━━━ SEITENAUSZUG

Herrschaftsgebundene Eigenständigkeit
Die vorangegangenen Ausführungen haben versucht, die übliche Optik der Betrachtung
kleiner landesherrlicher Städte als Objekte von Herrschaft zu verlassen
und umgekehrt nach der Handlungsfähigkeit der Bürger im Herrschaftsverhältnis
zu fragen, wie sie sich in der herrschaftlichen, aber auch in der örtlichen Überlieferung
darstellt. Am Beispiel von Städten unter habsburgischer Herrschaft
wurde dabei deutlich, daß nicht nur die Bürgerschaft ausgebildeter Städte, sondern
auch diejenige städtischer Klein- und Kleinstformen im 13., vor allem aber
im 14. Jahrhundert in verschiedener Hinsicht aktives Gegenüber der Herrschaft
war und durchaus ihren Spielraum im Herrschaftsverhältnis nutzte. Die Bürger
entwickelten sowohl Einfluß auf die Etablierung und den Erhalt wie auch auf die
Ausübung von Herrschaft und insbesondere auf die Quantität und den Inhalt herrschaftlicher
Privilegien. Ihre Politik wurde - vor allem in Krisenzeiten - offenbar
immer eigenständiger, was insbesondere Bündnisse untereinander und mit neuen
potenten Schutzherren belegen.

━━━━━━
━━━ ENTNOMMENE DATEN

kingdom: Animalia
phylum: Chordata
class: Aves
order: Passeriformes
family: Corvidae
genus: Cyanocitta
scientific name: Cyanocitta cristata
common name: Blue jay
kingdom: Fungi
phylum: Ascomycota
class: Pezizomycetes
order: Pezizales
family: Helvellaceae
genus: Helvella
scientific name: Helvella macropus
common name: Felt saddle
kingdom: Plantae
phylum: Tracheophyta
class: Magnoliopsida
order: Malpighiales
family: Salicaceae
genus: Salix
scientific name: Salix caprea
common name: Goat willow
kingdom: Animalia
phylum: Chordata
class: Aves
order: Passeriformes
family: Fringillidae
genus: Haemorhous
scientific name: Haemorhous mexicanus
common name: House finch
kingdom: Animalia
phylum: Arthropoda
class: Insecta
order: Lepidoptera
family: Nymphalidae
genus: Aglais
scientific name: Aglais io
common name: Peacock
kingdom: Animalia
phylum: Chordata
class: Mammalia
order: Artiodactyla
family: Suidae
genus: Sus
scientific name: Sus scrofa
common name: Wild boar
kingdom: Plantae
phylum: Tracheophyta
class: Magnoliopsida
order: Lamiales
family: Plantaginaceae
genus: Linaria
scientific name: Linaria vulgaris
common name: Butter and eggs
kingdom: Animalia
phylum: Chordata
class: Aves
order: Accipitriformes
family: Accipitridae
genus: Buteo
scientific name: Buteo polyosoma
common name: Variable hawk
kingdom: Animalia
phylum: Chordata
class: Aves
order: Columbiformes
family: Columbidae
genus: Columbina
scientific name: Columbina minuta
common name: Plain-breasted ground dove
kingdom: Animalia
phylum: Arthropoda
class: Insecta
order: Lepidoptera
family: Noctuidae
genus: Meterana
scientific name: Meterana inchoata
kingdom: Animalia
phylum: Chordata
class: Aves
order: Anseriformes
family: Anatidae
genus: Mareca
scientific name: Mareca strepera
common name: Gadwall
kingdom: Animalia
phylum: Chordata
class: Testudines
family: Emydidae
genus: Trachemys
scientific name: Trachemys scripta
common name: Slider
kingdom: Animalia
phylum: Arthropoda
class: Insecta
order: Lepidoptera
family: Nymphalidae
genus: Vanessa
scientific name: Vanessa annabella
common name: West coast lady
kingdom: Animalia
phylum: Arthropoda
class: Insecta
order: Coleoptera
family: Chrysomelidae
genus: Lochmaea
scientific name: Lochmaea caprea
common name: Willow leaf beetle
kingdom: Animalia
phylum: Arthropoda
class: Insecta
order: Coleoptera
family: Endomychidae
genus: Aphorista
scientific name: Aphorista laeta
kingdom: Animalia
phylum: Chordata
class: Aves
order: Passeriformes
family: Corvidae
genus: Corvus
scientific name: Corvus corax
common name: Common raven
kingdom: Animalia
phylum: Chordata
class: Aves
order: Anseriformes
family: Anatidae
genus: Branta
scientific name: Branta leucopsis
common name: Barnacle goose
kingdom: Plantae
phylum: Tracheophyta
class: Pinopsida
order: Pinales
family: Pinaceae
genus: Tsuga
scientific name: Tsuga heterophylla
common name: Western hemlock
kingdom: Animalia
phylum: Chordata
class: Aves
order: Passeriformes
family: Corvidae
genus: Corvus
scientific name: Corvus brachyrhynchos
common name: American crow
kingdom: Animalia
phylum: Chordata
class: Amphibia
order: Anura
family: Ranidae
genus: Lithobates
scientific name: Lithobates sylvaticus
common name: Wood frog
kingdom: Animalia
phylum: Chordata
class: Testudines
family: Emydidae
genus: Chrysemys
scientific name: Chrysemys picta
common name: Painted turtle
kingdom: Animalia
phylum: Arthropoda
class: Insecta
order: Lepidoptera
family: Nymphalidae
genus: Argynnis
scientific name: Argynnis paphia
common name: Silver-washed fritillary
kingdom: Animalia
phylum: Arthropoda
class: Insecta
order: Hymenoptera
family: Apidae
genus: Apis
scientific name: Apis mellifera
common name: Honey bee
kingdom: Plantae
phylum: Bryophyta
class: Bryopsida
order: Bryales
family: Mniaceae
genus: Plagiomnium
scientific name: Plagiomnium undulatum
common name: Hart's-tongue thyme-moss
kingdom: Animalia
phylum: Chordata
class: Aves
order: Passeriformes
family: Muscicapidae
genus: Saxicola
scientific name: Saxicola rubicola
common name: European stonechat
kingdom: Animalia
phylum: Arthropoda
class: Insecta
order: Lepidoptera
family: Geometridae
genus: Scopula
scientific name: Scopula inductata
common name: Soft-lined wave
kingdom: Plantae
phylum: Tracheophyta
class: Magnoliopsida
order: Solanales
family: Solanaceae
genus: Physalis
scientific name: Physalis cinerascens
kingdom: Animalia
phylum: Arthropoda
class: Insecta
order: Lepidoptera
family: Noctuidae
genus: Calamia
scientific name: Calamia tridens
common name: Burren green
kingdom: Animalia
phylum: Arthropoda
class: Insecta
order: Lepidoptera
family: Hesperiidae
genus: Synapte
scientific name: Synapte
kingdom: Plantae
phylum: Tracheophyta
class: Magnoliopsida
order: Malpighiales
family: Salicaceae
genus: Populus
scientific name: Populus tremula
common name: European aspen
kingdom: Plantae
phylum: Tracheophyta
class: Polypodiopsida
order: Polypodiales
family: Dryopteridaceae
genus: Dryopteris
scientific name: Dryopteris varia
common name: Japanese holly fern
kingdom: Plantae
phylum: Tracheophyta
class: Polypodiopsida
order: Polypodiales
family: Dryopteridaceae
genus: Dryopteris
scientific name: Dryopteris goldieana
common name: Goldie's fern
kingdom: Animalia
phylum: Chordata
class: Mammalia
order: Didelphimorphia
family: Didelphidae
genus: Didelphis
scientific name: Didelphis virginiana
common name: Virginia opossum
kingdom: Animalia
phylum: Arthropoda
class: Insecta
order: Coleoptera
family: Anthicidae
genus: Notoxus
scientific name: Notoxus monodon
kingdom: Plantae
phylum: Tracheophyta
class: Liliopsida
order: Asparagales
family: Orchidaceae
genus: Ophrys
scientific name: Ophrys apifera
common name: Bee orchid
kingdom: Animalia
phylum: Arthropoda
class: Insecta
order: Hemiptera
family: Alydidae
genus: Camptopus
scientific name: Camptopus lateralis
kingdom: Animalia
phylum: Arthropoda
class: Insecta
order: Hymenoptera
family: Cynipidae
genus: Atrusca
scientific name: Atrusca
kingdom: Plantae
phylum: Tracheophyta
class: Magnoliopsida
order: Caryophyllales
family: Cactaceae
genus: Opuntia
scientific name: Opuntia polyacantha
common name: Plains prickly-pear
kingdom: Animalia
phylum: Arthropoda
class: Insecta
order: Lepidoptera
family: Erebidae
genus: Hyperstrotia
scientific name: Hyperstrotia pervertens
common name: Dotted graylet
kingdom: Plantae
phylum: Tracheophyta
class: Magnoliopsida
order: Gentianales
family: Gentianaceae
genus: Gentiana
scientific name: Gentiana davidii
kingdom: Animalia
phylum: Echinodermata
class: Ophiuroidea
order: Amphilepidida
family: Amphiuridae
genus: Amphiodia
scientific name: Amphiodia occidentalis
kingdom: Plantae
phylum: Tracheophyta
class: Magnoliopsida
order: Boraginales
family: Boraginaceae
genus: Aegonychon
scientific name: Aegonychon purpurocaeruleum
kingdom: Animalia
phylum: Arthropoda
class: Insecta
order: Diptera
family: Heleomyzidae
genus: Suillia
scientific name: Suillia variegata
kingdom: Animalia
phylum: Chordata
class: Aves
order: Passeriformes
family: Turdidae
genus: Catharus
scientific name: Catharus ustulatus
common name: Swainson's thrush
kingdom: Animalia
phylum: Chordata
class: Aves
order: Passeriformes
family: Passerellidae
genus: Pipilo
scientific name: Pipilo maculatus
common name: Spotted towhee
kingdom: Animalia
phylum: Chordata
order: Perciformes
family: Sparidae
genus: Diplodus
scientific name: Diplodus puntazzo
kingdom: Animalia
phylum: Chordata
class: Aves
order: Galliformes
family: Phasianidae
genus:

━━━━━━

ZU ERLEDIGEN →
Beantworte anhand des Seitenauszugs:
(a) Unter welcher Herrschaft standen die Städte, an deren Beispiel die Ausführungen etwas deutlich machten?
(b) In welchem Jahrhundert war die Bürgerschaft vor allem ein aktives Gegenüber der Herrschaft?
(c) Was belegt die immer eigenständigere Politik der Bürger?
Die Zeilen haben keinen Bezug zum Seitenauszug.

ANTWORT →
(a) Unter habsburgischer Herrschaft.
(b) Im 14. Jahrhundert.
(c) Bündnisse untereinander und mit neuen potenten Schutzherren.